Living in Tompkins County is a balancing act. People who can’t afford to live in the City of Ithaca can move to its outskirts, or farther out into the county, in search of more affordable housing options.
But as they do, they face another set of challenges: less density means less people, which means less incentive for businesses like Spectrum (or others) to provide consistent, efficient internet, phone or television service to those area. With internet access becoming arguably the most important commodity in the world, the Town of Dryden, led by Town Supervisor Jason Leifer, is looking to rectify the issue by installing its own broadband system that would give residents faster, cheaper internet access.
It’s still early in the process, as surveys are being distributed to gauge interest in the project, but Leifer sounds determined and there’s never a shortage of complaints regarding internet access in rural municipalities like Dryden. More details about the total cost will be determined once the survey is completed, but Leifer said the rough estimate he’s been given is $12 million to set up the entire system.
“The local government owns their own broadband system, so it would mean laying fiber down every road in the town and then hooking up subscribers as they want to,” Leifer said. The system would be the first of its kind in New York.
Leifer said currently, Dryden is conducting a study to determine what companies people use for internet access, and how many use each company; he said right now people in Dryden can use Spectrum, Clarity Connect, HughesNet or Frontier DSL, while some use their cell phone to create a WiFi hotspot. If the infrastructure is established, it would be available for all residents, but not mandatory, and only those who participate would pay a monthly fee.
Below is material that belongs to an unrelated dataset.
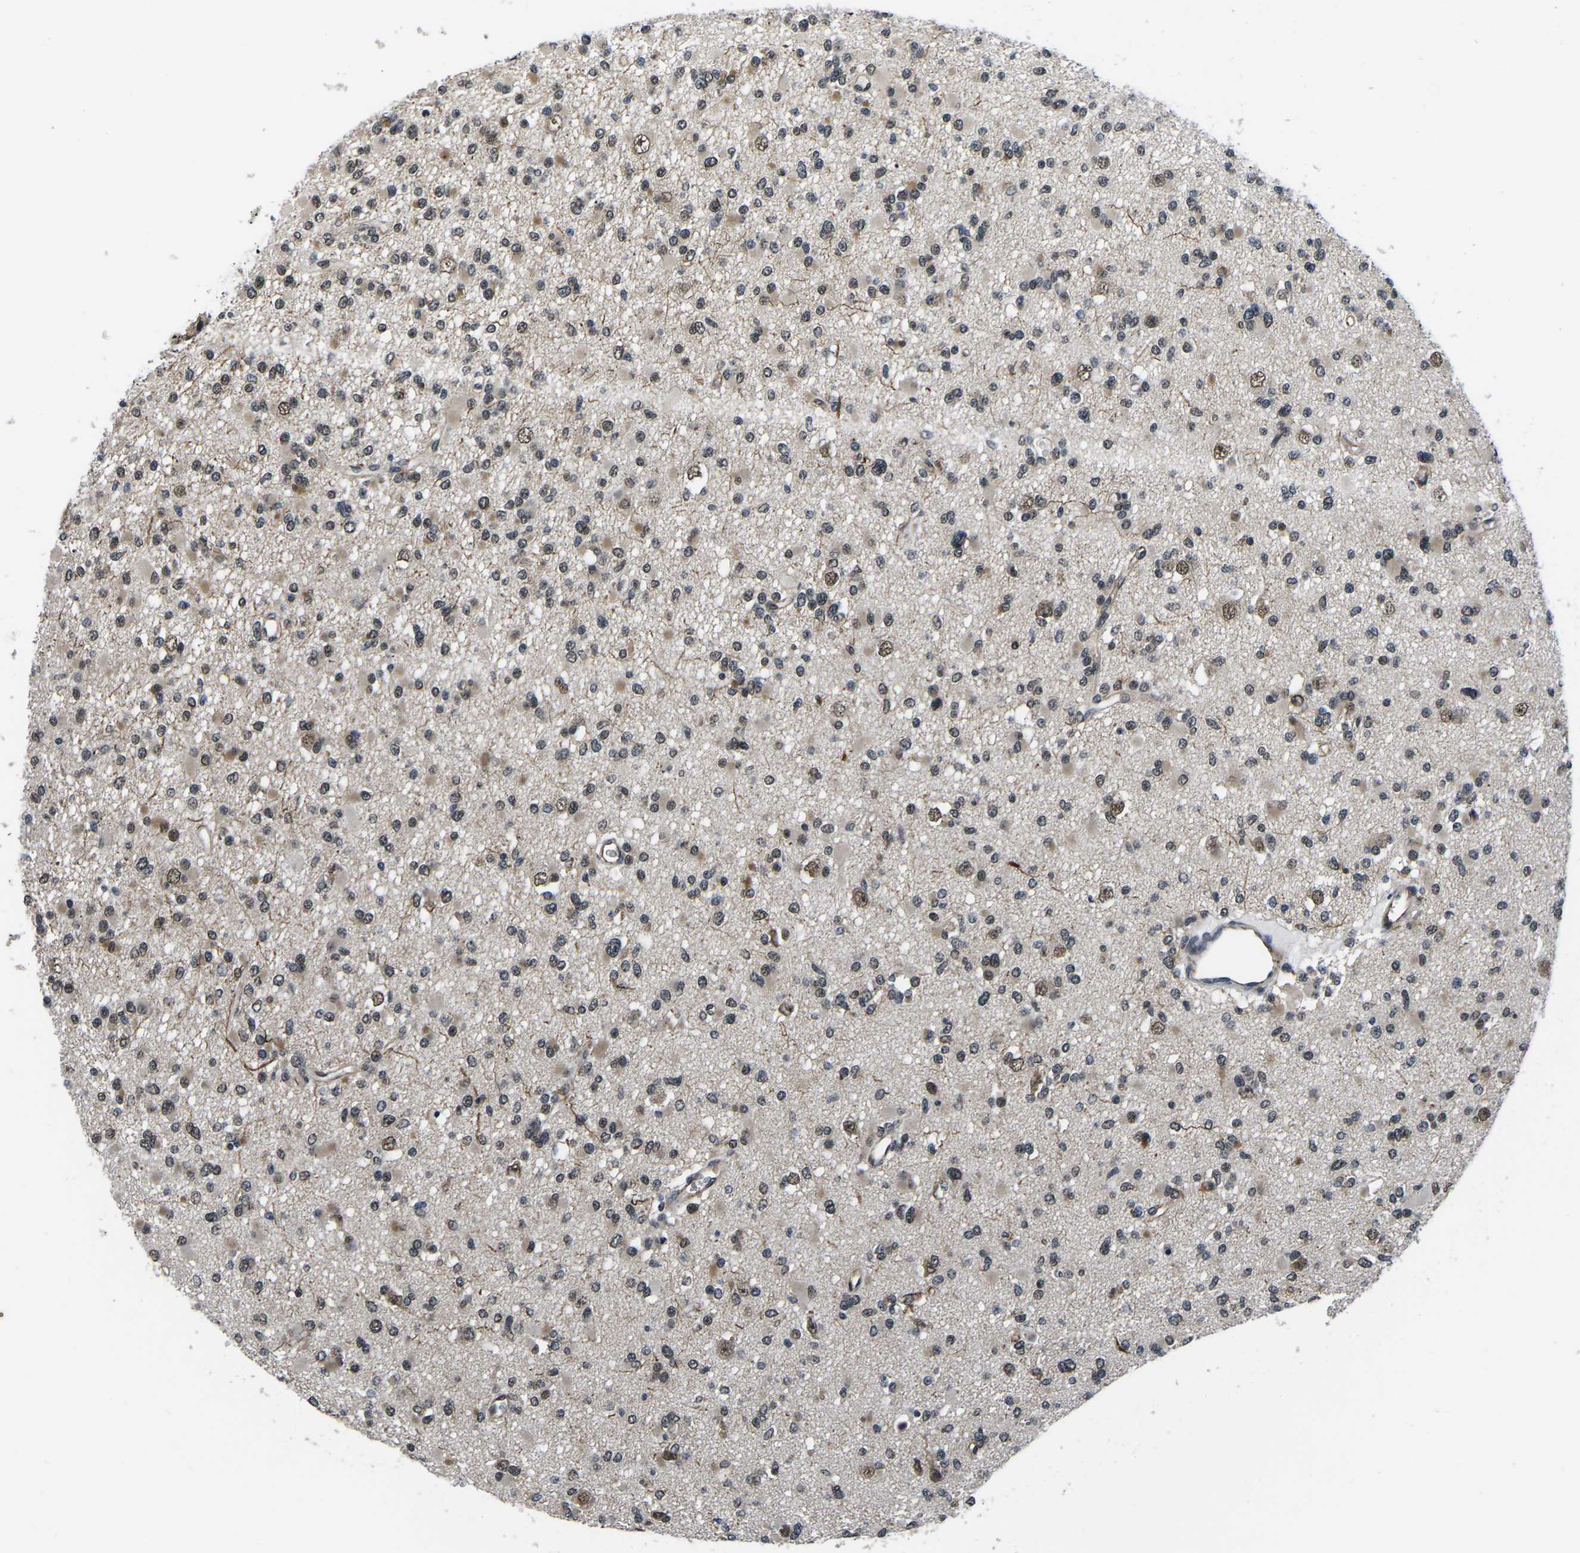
{"staining": {"intensity": "weak", "quantity": ">75%", "location": "nuclear"}, "tissue": "glioma", "cell_type": "Tumor cells", "image_type": "cancer", "snomed": [{"axis": "morphology", "description": "Glioma, malignant, Low grade"}, {"axis": "topography", "description": "Brain"}], "caption": "About >75% of tumor cells in glioma exhibit weak nuclear protein staining as visualized by brown immunohistochemical staining.", "gene": "CCNE1", "patient": {"sex": "female", "age": 22}}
“The idea is to offer it for less than Spectrum charges, and I’m hoping for faster speeds,” Leifer said. “And it’ll have nothing to do with property tax. It’ll be all user-driven. People who are subscribing are going to be paying for the system, it’s not going to be an extra bit on your property tax bill.”
There will, of course, be certain advantages for people who opt to remain with one of the private service providers in the area. For instance, Leifer said Dryden won’t be attempting to provide TV or phone services along with the municipal internet, leaving a void where companies that bundle those services will still be the only option.
Leifer is hoping to have the survey concluded by late July or early August, after which work could theoretically begin, granted there’s sufficient interest in the proposal. The innovative move, which is also being considered by Yates County, has been implemented in hundreds of other municipalities around the country, but not yet in New York State. State and federal grants are available to extend broadband access in certain locations, but progress in places that have received those grants hasn’t seemed satisfactory enough.
“All these grants are just piecemeal, they’re not solving the problem and the thing about Dryden is [...] it’s not enough to change the game,” Leifer said. “This is the only thing that’s going to change the game.”
Leifer said in an email that there is a minimum number of subscribers the town would have to enroll in the system to ensure that it remains financially viable. Their goal enrolment numbers are between 3,000 and 4,000, which would be substantially above the minimum necessary for viability, and would represent about 25 percent of the Town of Dryden’s total population.
“We don’t know that there is a maximum number of subscribers we could serve but the goal is to run fiber past every residence and business and connect as many residents and businesses as possible,” Leifer said, adding that the Town would be pursuing grants to offset build-out costs as well. “The cost of the system is not impacted by the number of subscribers. The more subscribers we have, the faster the system can pay for any borrowing used to build the system.”